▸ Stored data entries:
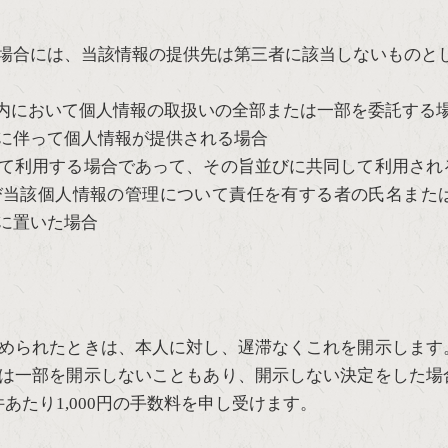
場合には、当該情報の提供先は第三者に該当しないものと
内において個人情報の取扱いの全部または一部を委託する
に伴って個人情報が提供される場合
て利用する場合であって、その旨並びに共同して利用され
び当該個人情報の管理について責任を有する者の氏名また
に置いた場合
められたときは、本人に対し、遅滞なくこれを開示します
は一部を開示しないこともあり、開示しない決定をした場
あたり1,000円の手数料を申し受けます。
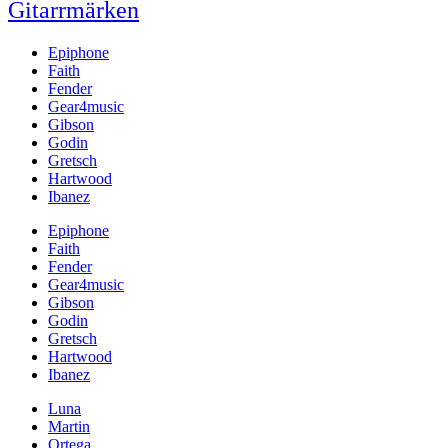
Gitarrmärken
Epiphone
Faith
Fender
Gear4music
Gibson
Godin
Gretsch
Hartwood
Ibanez
Epiphone
Faith
Fender
Gear4music
Gibson
Godin
Gretsch
Hartwood
Ibanez
Luna
Martin
Ortega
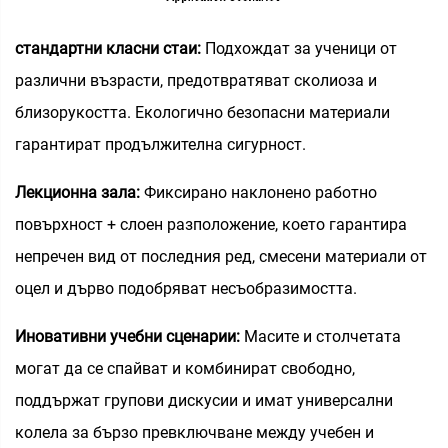
стандартни класни стаи:
Подхождат за ученици от
различни възрасти, предотвратяват сколиоза и
близорукостта. Екологично безопасни материали
гарантират продължителна сигурност.
Лекционна зала:
Фиксирано наклонено работно
повърхност + слоен разположение, което гарантира
непречен вид от последния ред, смесени материали от
оцел и дърво подобряват несъобразимостта.
Иновативни учебни сценарии:
Масите и столчетата
могат да се спайват и комбинират свободно,
поддържат групови дискусии и имат универсални
колела за бързо превключване между учебен и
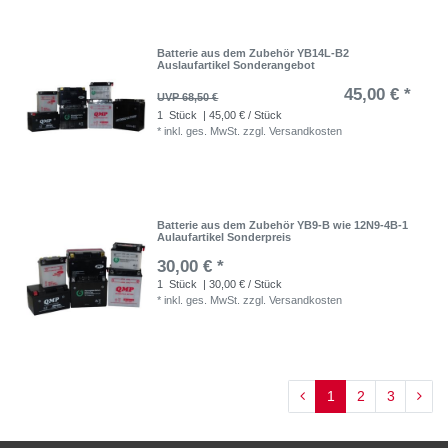
Batterie aus dem Zubehör YB14L-B2
Auslaufartikel Sonderangebot
45,00 € *
UVP 68,50 €
1
Stück
| 45,00 € / Stück
*
inkl. ges. MwSt.
zzgl.
Versandkosten
Batterie aus dem Zubehör YB9-B wie 12N9-4B-1
Aulaufartikel Sonderpreis
30,00 € *
1
Stück
| 30,00 € / Stück
*
inkl. ges. MwSt.
zzgl.
Versandkosten
1
2
3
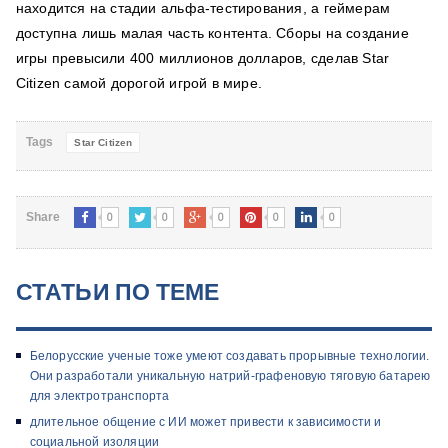
находится на стадии альфа-тестирования, а геймерам
доступна лишь малая часть контента. Сборы на создание
игры превысили 400 миллионов долларов, сделав Star
Citizen самой дорогой игрой в мире.
Tags
Star Citizen
0
0
0
0
0
Share
СТАТЬИ ПО ТЕМЕ
Белорусские ученые тоже умеют создавать прорывные технологии.
Они разработали уникальную натрий-графеновую тяговую батарею
для электротранспорта
длительное общение с ИИ может привести к зависимости и
социальной изоляции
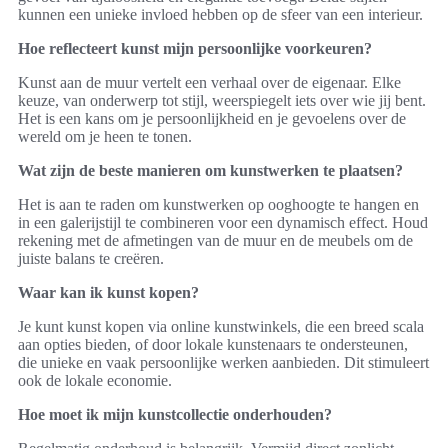
kunnen een unieke invloed hebben op de sfeer van een interieur.
Hoe reflecteert kunst mijn persoonlijke voorkeuren?
Kunst aan de muur vertelt een verhaal over de eigenaar. Elke
keuze, van onderwerp tot stijl, weerspiegelt iets over wie jij bent.
Het is een kans om je persoonlijkheid en je gevoelens over de
wereld om je heen te tonen.
Wat zijn de beste manieren om kunstwerken te plaatsen?
Het is aan te raden om kunstwerken op ooghoogte te hangen en
in een galerijstijl te combineren voor een dynamisch effect. Houd
rekening met de afmetingen van de muur en de meubels om de
juiste balans te creëren.
Waar kan ik kunst kopen?
Je kunt kunst kopen via online kunstwinkels, die een breed scala
aan opties bieden, of door lokale kunstenaars te ondersteunen,
die unieke en vaak persoonlijke werken aanbieden. Dit stimuleert
ook de lokale economie.
Hoe moet ik mijn kunstcollectie onderhouden?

▸ Exercise instructions: Using the entries above, copy out all lines that contain the string "Zubehör".

▸ Result below:
Batterie aus dem Zubehör YB14L-B2
Batterie aus dem Zubehör YB9-B wie 12N9-4B-1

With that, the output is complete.